Their fear of the vampire had been replaced this night, but Old One did not
know by what.
The
vampire gazed out at the horizon as he tried to formulate answers to the
mysteries below. As he did so, the night itself gave him cause to wonder.
“It’s
lighter than it should be,” he whispered to himself. But just last night was
the first night of the time of the missing moon!” Having had centuries in which
to observe the lunar patterns, he knew that the moon should be gone tonight. It
should be completely dark!
Yet,
there was light of some sort! Very little, to be sure, but enough to cast an
eerie illumination over the entire valley floor. In all his years, Old One had
never seen such a strange phenomenon. It sent a shiver running through his
unliving body. No wonder the villagers were afraid! Old One wanted to see the
cause of this weird luminescence but sensed that the source was on the other
side of the mountain, out of his current range of sight.
A
quickening dread began to settle upon the ancient vampire. It had been many
decades since he had felt this unsettled. And here, tonight, there were too
many puzzles, too many questions for which he had no answers.
A moment
passed and Old One began to gain control over his racing mind. It was at this
same moment, however, that yet another question entered his consciousness. A
question that, coming upon everything else, sent his mind reeling into an
uncontrollable panic.
“Why am
I not thirsty?” he shouted into the cold night. Every evening, every night he
would wake and have the thirst upon him. The inhuman, burning thirst that could
be satisfied only one way. But now, he felt nothing. NOTHING! “It’s as if I’d
drunk but an hour ago!” he screamed, this time so loud that he was sure that
even the villagers below had heard his tortured cry.
Gripped
by fear, Old One determined that he had to take action of some kind. He
intuitively felt that his unnatural existence depended upon his finding answers
to the puzzles that were torturing him. He decided to go immediately to the
village. Once there, he would find a villager apart from any group and seize
him. Before taking the fool’s life, he would force the wretch to tell him what
the strange events meant. “They have to know what is happening,” he tried to
reason with himself. “They must know!”
The
vampire instantly transformed to his aerial shape and took to the sky. No
sooner was he airborne than he realized something was wrong. Very wrong. For
the first time since prior to becoming an Undead, he felt…warm. Too warm. Hot.

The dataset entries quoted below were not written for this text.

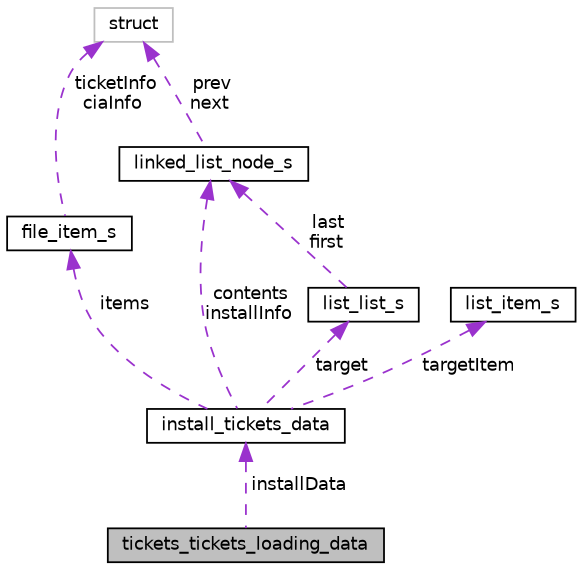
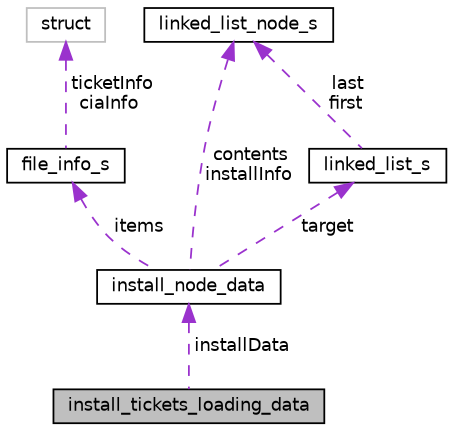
  digraph {
    node [color=black fillcolor=white fontname=Helvetica fontsize=10 shape=record style=filled]
    edge [color=darkorchid3 dir=back fontname=Helvetica fontsize=10 labelfontname=Helvetica labelfontsize=10 style=dashed]
-   n1 [fillcolor=grey75 fontcolor=black height=0.2 label=tickets_tickets_loading_data width=0.4]
-   n2 [height=0.2 label=install_tickets_data width=0.4]
+   n1 [fillcolor=grey75 fontcolor=black height=0.2 label=install_tickets_loading_data width=0.4]
+   n2 [height=0.2 label=install_node_data width=0.4]
    n3 [color=grey75 height=0.2 label=struct width=0.4]
-   n4 [height=0.2 label=file_item_s width=0.4]
+   n4 [height=0.2 label=file_info_s width=0.4]
    n5 [height=0.2 label=linked_list_node_s width=0.4]
-   n6 [height=0.2 label=list_list_s width=0.4]
-   n7 [height=0.2 label=list_item_s width=0.4]
+   n6 [height=0.2 label=linked_list_s width=0.4]
    n2 -> n1 [label=" installData"]
    n3 -> n4 [label=" ticketInfo\nciaInfo"]
-   n3 -> n5 [label=" prev\nnext"]
    n4 -> n2 [label=" items"]
    n5 -> n2 [label=" contents\ninstallInfo"]
    n5 -> n6 [label=" last\nfirst"]
    n6 -> n2 [label=" target"]
-   n7 -> n2 [label=" targetItem"]
  }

Burning! Almost as if the sun…THE SUN! But, it couldn’t be! It couldn’t…
Old
One’s consciousness ceased to exist, as did his body, as his fleshless skeleton
plummeted to earth.
The
villagers, being a simple and uneducated people, never knew exactly why the
vampire’s attacks stopped as of that fateful day. They simply assumed that the
vampire had fled from their midst on that awful day of terror. The day the
villagers thought that the world was coming to an end. For the villagers, like
Old One, had never experienced a total eclipse of the sun.